TSM – Bullish/High. Q2 earnings tomorrow: revenue NT$1.27T, net profit expected +59% YoY. Gross margin could exceed 68%, AI revenue CAGR guidance expected to be raised from mid-to-high 50% to 70-80%. Five 2nm fabs ramping simultaneously. CoWoS packaging expansion remains a bottleneck. CY26 capex guide is the key data point — $420B+ expected.
AVGO – Bullish/High. Aehr's record $41M hyperscaler order confirms multi-gen custom AI ASIC programs moving to volume. TPU share defense intact at ~80% despite MediaTek entry. Custom silicon is expanding the pie, not just taking share from merchant GPUs. AVGO benefits from increasing custom silicon intensity across all hyperscalers.
AEHR – Bullish/High. Record $41M production order from lead hyperscaler for package-level burn-in systems. 1st device in production, 2nd device with twice the power ramping, 3rd in design.

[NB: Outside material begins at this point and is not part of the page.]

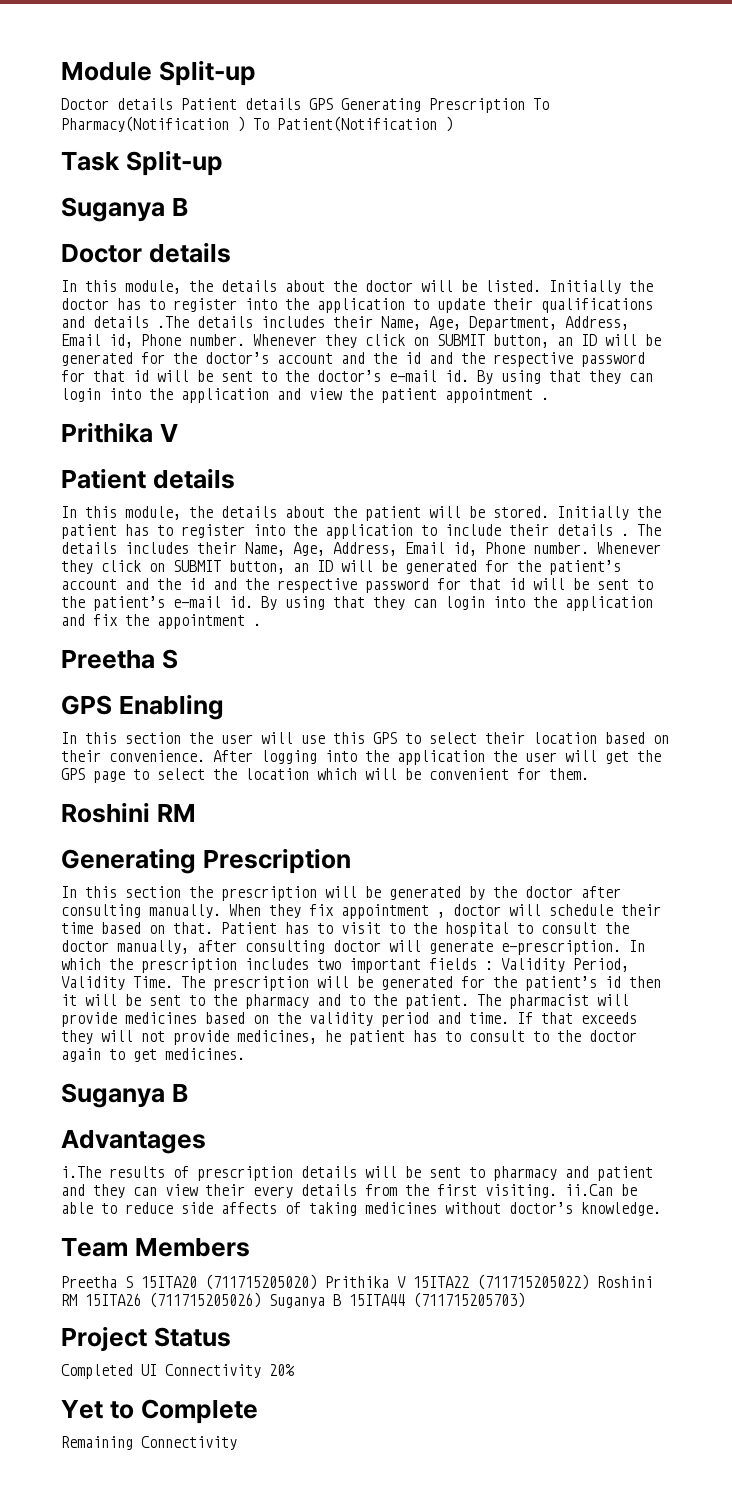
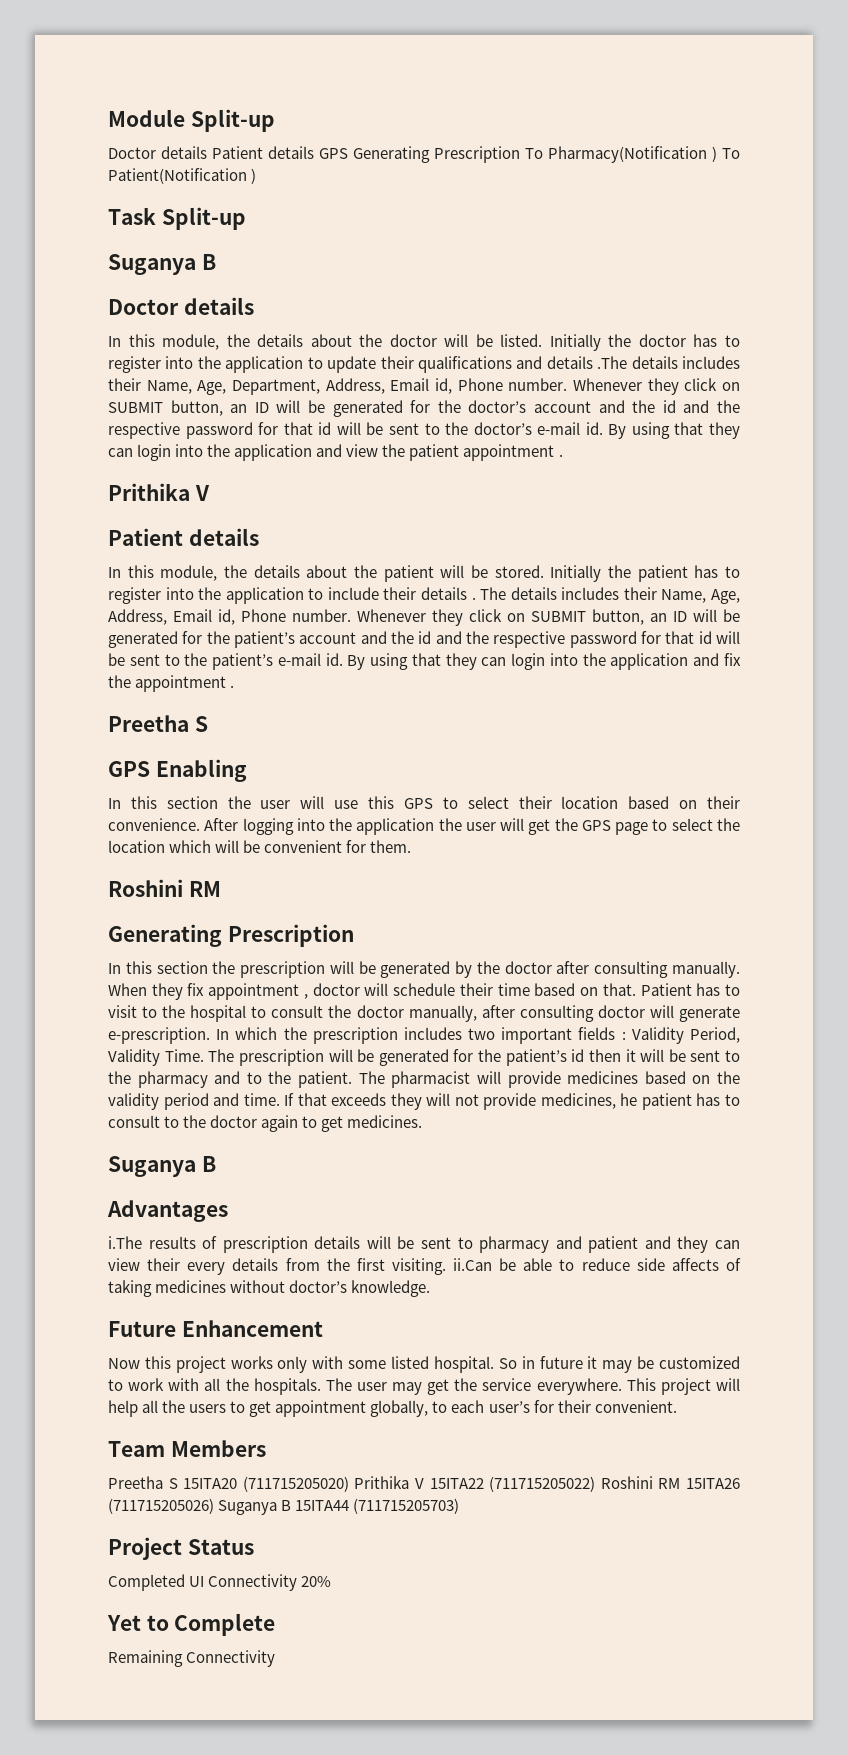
(661, 1209) none -> [108,1320,323,1337] [108,1356,741,1373] [108,1378,740,1395] [108,1400,677,1417] // Future Enhancement // Now this project works only with some listed hospital. So in future it may be customized to work with all the hospitals. The user may get the service everywhere. This project will help all the users to get appointment globally, to each user’s for their convenient.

Rate of change accelerating. Wafer-level burn-in adoption increasing – a top-tier AI processor benchmark showed better than package-level results. Shift to wafer-level screening is the fastest-growing test segment.
ARM – Bullish/High. CEO confirms AI infra supply-constrained for 2-3 years across chips, data center, energy, labor. Data center business about to become ARM's largest segment. Revenue mix shift from mobile to data center IP. CSP custom ASICs based on ARM (Graviton) expand royalty opportunity. Rate of change accelerating.
PYPL – Bullish/Medium. Stripe and Advent made a joint takeover bid at $60.50/share, valuing company over $53B. PYPL surged +16.8%. Bid validates deep value in fintech, but price may be too low. Call volume surged ahead of report – possible insider trading. Antitrust risk is key – DOJ/EU review will be a long process. If deal breaks, PYPL retraces.
CRWV – Bearish/Medium. -50% LTM, -5% YTD. Neoclouds under extreme market skepticism. Contracted power scaled to 3.5GW but stalled after Q3 2025 bond sell-off froze high-yield for the sector. Non-IG neoclouds disadvantaged. Expect bankruptcies or absorption. Capital access issues persist despite strong AI demand.
NBIS – Neutral/Low. Introduced asset-light AI cloud model through infrastructure partnerships. Higher-margin, faster-growth model than other neoclouds. Market values NBIS at 20% more than CRWV, which some find offensive. Transition from neocloud to SaaS-like model is unproven at scale. Execution risk is high.